Goa is dotted with stories of such places, where a family extends its kitchen and showcases its skill of making delightful home-made food, that the world comes to eat. It’s a model which is so unique to Goa. And even as a bit of newsprint is used to stress this, it is really worth it.

Across Colva,  on the other side of goa, right in the heart of Fontainhas in Panjim, literally on the doorstep of yours truly, one of the most Nostalgic enterprises, on the same model has arrived. Next to St Sebastian Chapel, in a quaint home, which had earlier housed an oriental restaurant café, Margarida Tavora e Costa of Chef Fernando’s Nostalgia Raia, responded  to the call of her family in Fontainhas and agreed to use the same space as the earlier restaurant to weave some of her culinary magic.

While the menu is not as elaborate as the mother restaurant, the spirit is a little more eclectic. For the hordes of tourists who walk the labyrinth of by-lanes, a little spot for a bite of pasties de nata (Portuguese custard tarts) a lingering taste of Lisboa, the melt in your mouth mutton samosas, the prawn balchao, the bacalao fritters (bolinho de bacalao, salted cod shipped from Lisbon and stocked at Nostalgia Raia)  the salted tongue and the sausage and tongue pois and paos, is what a Goa vacation is all about.  Get a seat by the window, watch the sunlight stream in through shards of light, see the charm and magnificence of the homes just outside, hear myriad tongues and greetings, Bem Vindo, Bomdia, Ciao, Buonasera as Italians, French and yes the local Portuguese speaking folks in Fontainhas, where this is literally the first language, mingle and gather.

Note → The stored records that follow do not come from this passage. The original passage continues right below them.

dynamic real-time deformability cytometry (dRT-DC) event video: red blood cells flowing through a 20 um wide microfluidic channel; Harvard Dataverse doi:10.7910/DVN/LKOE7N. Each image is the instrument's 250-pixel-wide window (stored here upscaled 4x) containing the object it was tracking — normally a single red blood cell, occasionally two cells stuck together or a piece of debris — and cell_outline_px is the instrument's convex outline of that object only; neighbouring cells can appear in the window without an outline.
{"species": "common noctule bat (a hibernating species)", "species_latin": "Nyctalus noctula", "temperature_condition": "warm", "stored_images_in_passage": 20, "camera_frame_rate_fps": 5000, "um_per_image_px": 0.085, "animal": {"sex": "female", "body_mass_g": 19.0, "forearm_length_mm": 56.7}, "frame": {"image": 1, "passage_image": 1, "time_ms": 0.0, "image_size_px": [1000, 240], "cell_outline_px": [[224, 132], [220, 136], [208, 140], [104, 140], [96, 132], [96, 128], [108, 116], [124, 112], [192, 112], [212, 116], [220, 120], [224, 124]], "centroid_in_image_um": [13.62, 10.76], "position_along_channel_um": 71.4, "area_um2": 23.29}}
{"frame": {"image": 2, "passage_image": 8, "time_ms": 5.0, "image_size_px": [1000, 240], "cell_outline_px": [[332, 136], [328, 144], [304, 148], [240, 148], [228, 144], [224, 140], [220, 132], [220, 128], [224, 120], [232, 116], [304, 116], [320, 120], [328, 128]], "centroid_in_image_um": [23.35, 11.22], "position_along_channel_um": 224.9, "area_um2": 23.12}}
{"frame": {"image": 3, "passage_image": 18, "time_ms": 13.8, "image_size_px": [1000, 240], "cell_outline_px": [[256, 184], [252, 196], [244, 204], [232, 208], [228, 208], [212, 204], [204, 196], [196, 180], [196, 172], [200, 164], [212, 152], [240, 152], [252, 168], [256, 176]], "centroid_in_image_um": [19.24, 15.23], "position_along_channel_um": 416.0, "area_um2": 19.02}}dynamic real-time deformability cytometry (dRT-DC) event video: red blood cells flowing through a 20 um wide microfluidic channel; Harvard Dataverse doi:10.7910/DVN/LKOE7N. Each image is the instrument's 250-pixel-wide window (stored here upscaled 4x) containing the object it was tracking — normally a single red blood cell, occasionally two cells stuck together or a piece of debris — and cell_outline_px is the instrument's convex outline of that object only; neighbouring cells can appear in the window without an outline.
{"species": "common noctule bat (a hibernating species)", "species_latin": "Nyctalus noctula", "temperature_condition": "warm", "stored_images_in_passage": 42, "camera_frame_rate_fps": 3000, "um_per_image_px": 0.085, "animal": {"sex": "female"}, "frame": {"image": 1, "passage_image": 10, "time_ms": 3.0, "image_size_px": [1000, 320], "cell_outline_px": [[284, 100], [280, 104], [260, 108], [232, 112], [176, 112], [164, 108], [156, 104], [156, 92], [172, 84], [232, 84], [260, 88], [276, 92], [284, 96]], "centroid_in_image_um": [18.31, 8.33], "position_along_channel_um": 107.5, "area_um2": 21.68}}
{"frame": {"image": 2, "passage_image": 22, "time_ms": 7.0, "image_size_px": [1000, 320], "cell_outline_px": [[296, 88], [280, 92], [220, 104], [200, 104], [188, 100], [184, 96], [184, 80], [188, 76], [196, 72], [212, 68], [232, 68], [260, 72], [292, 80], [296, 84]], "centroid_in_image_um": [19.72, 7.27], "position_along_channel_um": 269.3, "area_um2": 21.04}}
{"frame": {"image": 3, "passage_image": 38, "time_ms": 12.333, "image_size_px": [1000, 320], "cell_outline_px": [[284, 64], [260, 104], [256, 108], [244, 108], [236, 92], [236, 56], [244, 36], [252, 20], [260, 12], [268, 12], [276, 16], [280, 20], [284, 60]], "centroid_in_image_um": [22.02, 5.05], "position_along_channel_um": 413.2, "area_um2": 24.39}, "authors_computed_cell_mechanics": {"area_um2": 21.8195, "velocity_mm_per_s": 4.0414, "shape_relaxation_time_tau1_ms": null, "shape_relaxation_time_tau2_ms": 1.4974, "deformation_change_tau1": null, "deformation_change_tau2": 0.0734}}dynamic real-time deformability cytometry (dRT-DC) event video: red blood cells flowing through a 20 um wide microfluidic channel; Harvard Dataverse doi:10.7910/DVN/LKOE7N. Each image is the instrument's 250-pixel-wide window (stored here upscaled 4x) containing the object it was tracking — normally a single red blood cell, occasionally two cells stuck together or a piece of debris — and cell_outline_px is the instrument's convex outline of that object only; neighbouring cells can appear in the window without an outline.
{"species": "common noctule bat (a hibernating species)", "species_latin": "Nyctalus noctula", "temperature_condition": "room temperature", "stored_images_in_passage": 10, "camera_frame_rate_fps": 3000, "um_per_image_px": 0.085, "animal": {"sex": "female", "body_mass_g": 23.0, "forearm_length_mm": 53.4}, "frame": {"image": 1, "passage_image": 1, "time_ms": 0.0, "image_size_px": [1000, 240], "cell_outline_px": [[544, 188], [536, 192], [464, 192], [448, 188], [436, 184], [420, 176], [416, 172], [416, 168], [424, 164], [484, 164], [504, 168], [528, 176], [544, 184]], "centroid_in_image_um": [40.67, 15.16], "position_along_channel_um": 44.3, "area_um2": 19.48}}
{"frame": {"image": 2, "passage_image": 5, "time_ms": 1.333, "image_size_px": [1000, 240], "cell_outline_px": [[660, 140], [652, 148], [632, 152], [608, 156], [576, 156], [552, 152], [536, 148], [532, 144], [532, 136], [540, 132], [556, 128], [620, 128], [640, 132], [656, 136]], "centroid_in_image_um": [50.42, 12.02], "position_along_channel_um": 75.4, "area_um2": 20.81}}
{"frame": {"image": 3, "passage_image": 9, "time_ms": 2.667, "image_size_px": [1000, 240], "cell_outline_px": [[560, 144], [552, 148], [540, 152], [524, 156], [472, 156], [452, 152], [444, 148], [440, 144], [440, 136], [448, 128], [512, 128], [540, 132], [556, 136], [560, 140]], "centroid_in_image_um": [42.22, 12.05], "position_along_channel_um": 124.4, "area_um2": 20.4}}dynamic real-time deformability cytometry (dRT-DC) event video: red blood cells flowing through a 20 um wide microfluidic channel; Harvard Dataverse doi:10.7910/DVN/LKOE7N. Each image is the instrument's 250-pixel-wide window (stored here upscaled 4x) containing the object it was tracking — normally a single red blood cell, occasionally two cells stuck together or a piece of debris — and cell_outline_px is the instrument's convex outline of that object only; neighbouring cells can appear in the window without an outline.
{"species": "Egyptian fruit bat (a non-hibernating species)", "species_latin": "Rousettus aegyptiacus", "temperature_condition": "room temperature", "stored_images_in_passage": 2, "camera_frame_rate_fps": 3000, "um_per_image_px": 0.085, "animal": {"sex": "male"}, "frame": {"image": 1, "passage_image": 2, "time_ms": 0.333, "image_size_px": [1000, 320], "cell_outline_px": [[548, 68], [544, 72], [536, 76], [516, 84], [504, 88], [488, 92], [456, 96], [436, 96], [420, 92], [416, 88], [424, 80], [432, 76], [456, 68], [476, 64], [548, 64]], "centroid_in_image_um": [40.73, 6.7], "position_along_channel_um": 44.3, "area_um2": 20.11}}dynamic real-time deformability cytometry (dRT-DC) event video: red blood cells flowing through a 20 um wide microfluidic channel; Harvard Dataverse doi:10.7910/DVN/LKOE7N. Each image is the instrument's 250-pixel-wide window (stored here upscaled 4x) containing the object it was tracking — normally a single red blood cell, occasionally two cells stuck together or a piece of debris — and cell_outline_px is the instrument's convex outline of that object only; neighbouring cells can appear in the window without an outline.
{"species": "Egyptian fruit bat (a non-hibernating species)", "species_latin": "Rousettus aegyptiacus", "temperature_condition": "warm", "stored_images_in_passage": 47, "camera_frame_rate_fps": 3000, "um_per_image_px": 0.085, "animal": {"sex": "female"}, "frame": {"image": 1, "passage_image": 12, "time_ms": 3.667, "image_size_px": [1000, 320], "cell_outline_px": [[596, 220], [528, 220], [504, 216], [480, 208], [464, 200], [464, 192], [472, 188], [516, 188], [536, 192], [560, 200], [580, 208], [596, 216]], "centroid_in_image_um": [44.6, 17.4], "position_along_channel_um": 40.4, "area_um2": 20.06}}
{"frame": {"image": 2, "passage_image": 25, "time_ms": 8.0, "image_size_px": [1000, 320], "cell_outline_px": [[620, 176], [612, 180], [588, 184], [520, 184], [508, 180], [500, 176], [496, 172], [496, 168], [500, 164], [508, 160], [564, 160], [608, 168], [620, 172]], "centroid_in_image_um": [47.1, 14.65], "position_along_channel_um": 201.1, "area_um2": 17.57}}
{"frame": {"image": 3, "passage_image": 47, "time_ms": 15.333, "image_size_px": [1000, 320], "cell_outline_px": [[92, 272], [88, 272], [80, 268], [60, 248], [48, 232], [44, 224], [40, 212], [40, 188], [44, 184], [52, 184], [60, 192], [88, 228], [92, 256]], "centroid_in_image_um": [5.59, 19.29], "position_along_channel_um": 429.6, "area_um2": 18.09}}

Nikhil Tavora, Margarida’s nephew runs the place with elan and gusto making this a comfort zone where you amble in almost by habit. And yes the coffee is lovely because of the good selections of coffee pods, though in a spirit of absolute honesty, Carlos Noronha’s freshly roasted coffee beans of Café Caravela in the Latin Quarter, have the robustness, that pods cannot quite match. However, a cuppa coffee at Café Nostalgia with a pasties da Nata (though this is handmade and supplied by Marlene next door of a quality as close to those in Lisboa) is as good a way to start a quiet morning.

Even as restaurants by big daddies from Delhi and elsewhere open up with PR campaigns and fanfare, “influenced” by social media influencers, the simple family run places in Goa  remain under the radar and continue to bring Goa and its homeliness to so many of us. They need all our prayers and wishes.

And yes, the real food awards should go to those who put home into their food.